Student Drew Carter recently completed this portrait of rapper Lil Wayne as a gift for his high school art teacher, Stacey Hallowes-Billiter. Carter, who is color blind, said Hallowes-Billiter was instrumental in helping him to distinguish colors as he honed his artistic abilities.

After looking over Drew’s artwork, Kaehr shared the pieces with his mother, Terri Ronna. Impressed by Drew’s skill, Ronna shared it with a friend and fellow art enthusiast, Craig Goldman. Equally impressed, Goldman shared those creations with Scott Jacobs, an artist who is considered a master of photorealism.

The way the story goes, Jacobs remarked on Drew’s talent and thought he would make a great student participant for his upcoming artist retreat.

Shocked, Drew told his mother who thought it was a joke.

“I didn’t mean it in a negative way,” she laughed.

She said she just found it to be a surreal chain of events.

“It’s not every day a renowned artist shows interest in your son’s work,” she said.

Despite some misgiving, Ashli wanted her son to have the four-day immersive experience where he could pick the brain of Jacobs and learn more about the medium of his interest. Then they saw the cost of the retreat.

“There was just so way we could afford that expense,” Ashli said. “I was just returning back to work, and the airfare, the accommodations, the retreat was just not in the cards.”

When word got back to Goldman, the art enthusiast who is also a collector, he decided to sponsor Drew’s trip to Jacobs’s studio.

“I couldn’t believe that this was really happening to me,” Drew said.

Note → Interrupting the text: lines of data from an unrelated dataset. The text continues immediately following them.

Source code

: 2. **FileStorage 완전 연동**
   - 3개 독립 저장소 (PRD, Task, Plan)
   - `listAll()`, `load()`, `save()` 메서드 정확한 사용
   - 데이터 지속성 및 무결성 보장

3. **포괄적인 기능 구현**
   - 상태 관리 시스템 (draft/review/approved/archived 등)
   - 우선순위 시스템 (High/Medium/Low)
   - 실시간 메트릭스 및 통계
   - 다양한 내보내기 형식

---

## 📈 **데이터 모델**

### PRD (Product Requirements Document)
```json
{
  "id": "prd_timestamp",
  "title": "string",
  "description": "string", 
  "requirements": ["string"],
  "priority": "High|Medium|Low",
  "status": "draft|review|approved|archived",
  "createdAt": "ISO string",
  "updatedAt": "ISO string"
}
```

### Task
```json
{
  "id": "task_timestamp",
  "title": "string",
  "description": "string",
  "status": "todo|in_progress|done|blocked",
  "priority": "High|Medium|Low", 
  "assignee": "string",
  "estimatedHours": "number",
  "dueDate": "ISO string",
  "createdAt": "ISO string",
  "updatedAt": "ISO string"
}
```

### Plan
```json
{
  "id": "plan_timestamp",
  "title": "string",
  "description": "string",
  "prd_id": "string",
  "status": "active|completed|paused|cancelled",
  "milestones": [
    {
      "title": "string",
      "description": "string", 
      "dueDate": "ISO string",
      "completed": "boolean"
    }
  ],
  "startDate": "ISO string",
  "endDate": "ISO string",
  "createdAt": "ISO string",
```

On May 12, Drew headed to South Dakota where he and several other students of various ages and skill levels painted with Jacobs, Jacobs’s daughter, Alexa, and artist Danial James. Participants learned advanced mixing techniques and other tricks of the trade, including how to network and get connections in the industry. It was immersive, eye-opening and completely “life-changing.”

Drew said he came away from the experience with a better appreciation for the craft and with more determination than ever to become a professional artist.

Hallowes-Billiter said she will not be surprised by the news when he reaches that goal.

“I do not see a single limitation on him,” she said.